In her debut memoir, Wilson portrays our culture’s intolerance of homosexuality through a mother-daughter story of dysfunction, loss and empowerment.
The author chronicles her childhood in the 1950s and ’60s, her coming of age in the ’70s and the reestablishment of her relationship with her mother as an adult. The first part of the narrative relates how Gloria, Wilson’s mother, attempted suicide at least three times before Wilson was 12. Gloria spent extensive time in mental hospitals and was subjected to heavy medication and shock therapy. Partly because of her mother’s lack of parenting, Wilson tried to make herself nearly invisible to please those around her. She fled to college at Grinnell in Iowa and then to San Francisco to find herself. There she became active in both the gay-rights and women’s-liberation movements and came out to her friends and family as a lesbian. As Gloria healed and found her voice, Wilson discovered that her mother was also a lesbian and that her depression was fueled by intolerance for her lifestyle choice.

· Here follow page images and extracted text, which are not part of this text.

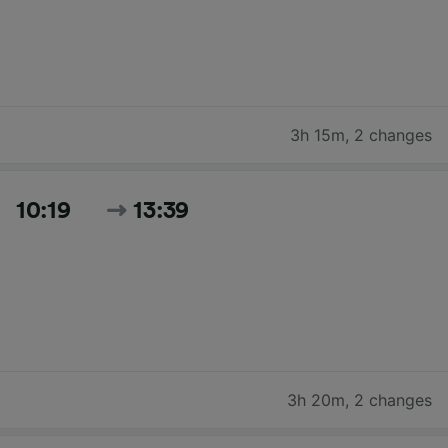
3h 15m
,
2 changes
10:19
13:39
3h 20m
,
2 changes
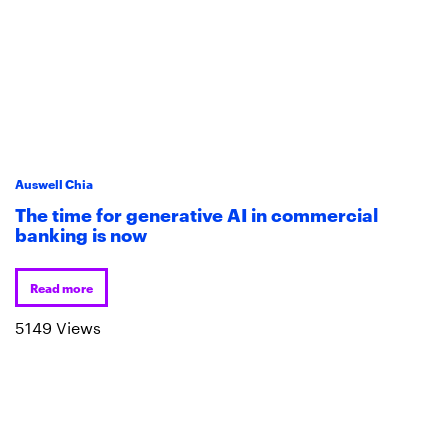
Auswell Chia
The time for generative AI in commercial
banking is now
Read more
5149 Views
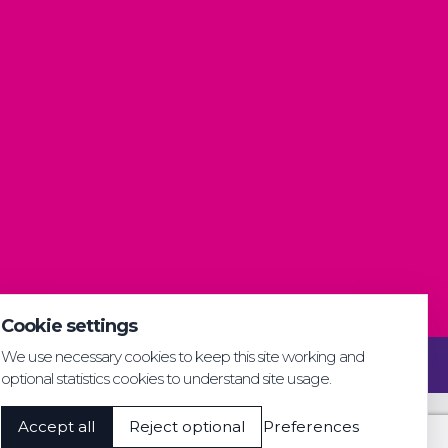
Cookie settings
We use necessary cookies to keep this site working and
Privacy & GDPR
Cookie settings
Accessibility
optional statistics cookies to understand site usage.
Accept all
Reject optional
Preferences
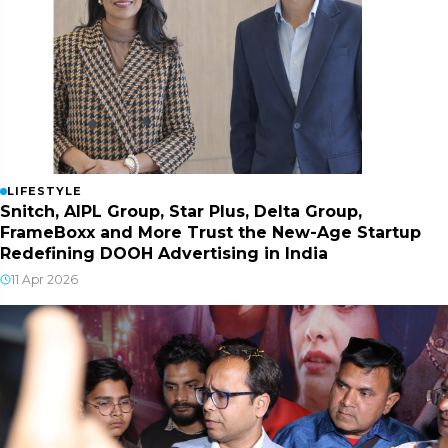
LIFESTYLE
Snitch, AIPL Group, Star Plus, Delta Group,
FrameBoxx and More Trust the New-Age Startup
Redefining DOOH Advertising in India
11 Apr 2026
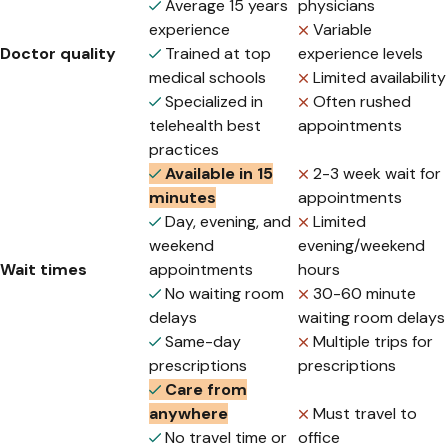
Average 15 years
physicians
experience
Variable
Doctor quality
Trained at top
experience levels
medical schools
Limited availability
Specialized in
Often rushed
telehealth best
appointments
practices
Available in 15
2-3 week wait for
minutes
appointments
Day, evening, and
Limited
weekend
evening/weekend
Wait times
appointments
hours
No waiting room
30-60 minute
delays
waiting room delays
Same-day
Multiple trips for
prescriptions
prescriptions
Care from
anywhere
Must travel to
No travel time or
office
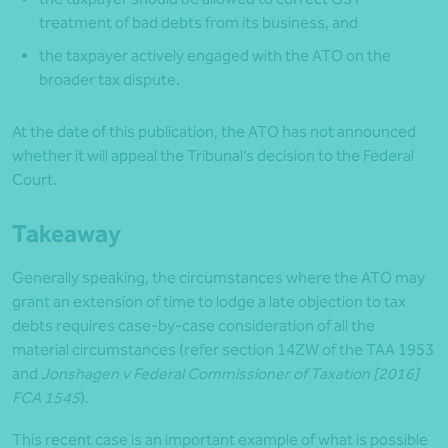
treatment of bad debts from its business, and
the taxpayer actively engaged with the ATO on the
broader tax dispute.
At the date of this publication, the ATO has not announced
whether it will appeal the Tribunal’s decision to the Federal
Court.
Takeaway
Generally speaking, the circumstances where the ATO may
grant an extension of time to lodge a late objection to tax
debts requires case-by-case consideration of all the
material circumstances (refer section 14ZW of the TAA 1953
and
Jonshagen v Federal Commissioner of Taxation [2016]
FCA 1545
).
This recent case is an important example of what is possible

Eventually the author and her mother reconnected, and the final part of the book outlines her mother’s death from cancer and the resolution and boundary setting that occurred before she died. While the book takes place during a dynamic time for lesbians and society as a whole, Wilson offers very little reflection and synthesis. As a practicing psychotherapist, the author has the tools to dig deeper, but the story unfolds as a straightforward, chronological series of events.
A decent cultural study, but many readers may desire more analysis and wisdom.